Your answer should be only the lines below from the one with "Rendered at 1500 by 1125 pixels." to the one with "Document page, 2001x1125 pixels.", repeated exactly, ends included.

*** Opening of EXERCISE MATERIALS ***

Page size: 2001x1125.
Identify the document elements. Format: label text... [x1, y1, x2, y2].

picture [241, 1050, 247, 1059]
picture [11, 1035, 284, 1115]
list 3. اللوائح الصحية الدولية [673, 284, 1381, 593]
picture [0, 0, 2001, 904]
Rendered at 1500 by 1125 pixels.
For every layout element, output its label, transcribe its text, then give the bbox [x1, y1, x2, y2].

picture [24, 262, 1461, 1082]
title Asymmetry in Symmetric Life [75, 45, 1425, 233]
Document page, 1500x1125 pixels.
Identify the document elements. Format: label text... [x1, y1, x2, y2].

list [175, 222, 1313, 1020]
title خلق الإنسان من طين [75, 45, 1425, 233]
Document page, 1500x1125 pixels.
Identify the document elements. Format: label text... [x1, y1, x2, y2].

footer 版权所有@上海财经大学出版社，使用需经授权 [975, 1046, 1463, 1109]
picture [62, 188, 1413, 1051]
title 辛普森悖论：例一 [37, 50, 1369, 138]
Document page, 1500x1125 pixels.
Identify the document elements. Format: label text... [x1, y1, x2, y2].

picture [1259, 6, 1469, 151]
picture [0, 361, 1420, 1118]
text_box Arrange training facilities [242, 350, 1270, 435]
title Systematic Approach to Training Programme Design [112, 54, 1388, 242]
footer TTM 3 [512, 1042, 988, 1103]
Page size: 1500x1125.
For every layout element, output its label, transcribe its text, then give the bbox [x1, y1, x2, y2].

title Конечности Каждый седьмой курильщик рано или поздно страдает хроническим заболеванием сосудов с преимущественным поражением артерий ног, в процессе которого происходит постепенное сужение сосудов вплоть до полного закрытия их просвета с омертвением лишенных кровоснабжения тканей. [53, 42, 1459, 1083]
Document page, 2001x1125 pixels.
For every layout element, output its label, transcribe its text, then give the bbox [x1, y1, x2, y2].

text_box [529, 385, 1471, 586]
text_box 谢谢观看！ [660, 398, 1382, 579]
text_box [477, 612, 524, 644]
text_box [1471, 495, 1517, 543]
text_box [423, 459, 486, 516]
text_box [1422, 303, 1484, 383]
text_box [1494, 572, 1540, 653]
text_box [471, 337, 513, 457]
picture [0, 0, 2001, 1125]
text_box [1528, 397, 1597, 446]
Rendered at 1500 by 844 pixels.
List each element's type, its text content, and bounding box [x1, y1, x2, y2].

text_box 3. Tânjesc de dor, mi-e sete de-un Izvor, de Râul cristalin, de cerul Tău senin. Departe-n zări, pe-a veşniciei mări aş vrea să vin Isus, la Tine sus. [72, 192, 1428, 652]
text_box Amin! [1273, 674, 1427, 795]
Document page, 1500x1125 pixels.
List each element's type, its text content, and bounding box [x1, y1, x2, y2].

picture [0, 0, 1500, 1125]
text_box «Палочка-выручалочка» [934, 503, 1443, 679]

*** Close of EXERCISE MATERIALS ***

EXERCISE OUTPUT:
Rendered at 1500 by 1125 pixels.
For every layout element, output its label, transcribe its text, then give the bbox [x1, y1, x2, y2].

picture [24, 262, 1461, 1082]
title Asymmetry in Symmetric Life [75, 45, 1425, 233]
Document page, 1500x1125 pixels.
Identify the document elements. Format: label text... [x1, y1, x2, y2].

list [175, 222, 1313, 1020]
title خلق الإنسان من طين [75, 45, 1425, 233]
Document page, 1500x1125 pixels.
Identify the document elements. Format: label text... [x1, y1, x2, y2].

footer 版权所有@上海财经大学出版社，使用需经授权 [975, 1046, 1463, 1109]
picture [62, 188, 1413, 1051]
title 辛普森悖论：例一 [37, 50, 1369, 138]
Document page, 1500x1125 pixels.
Identify the document elements. Format: label text... [x1, y1, x2, y2].

picture [1259, 6, 1469, 151]
picture [0, 361, 1420, 1118]
text_box Arrange training facilities [242, 350, 1270, 435]
title Systematic Approach to Training Programme Design [112, 54, 1388, 242]
footer TTM 3 [512, 1042, 988, 1103]
Page size: 1500x1125.
For every layout element, output its label, transcribe its text, then give the bbox [x1, y1, x2, y2].

title Конечности Каждый седьмой курильщик рано или поздно страдает хроническим заболеванием сосудов с преимущественным поражением артерий ног, в процессе которого происходит постепенное сужение сосудов вплоть до полного закрытия их просвета с омертвением лишенных кровоснабжения тканей. [53, 42, 1459, 1083]
Document page, 2001x1125 pixels.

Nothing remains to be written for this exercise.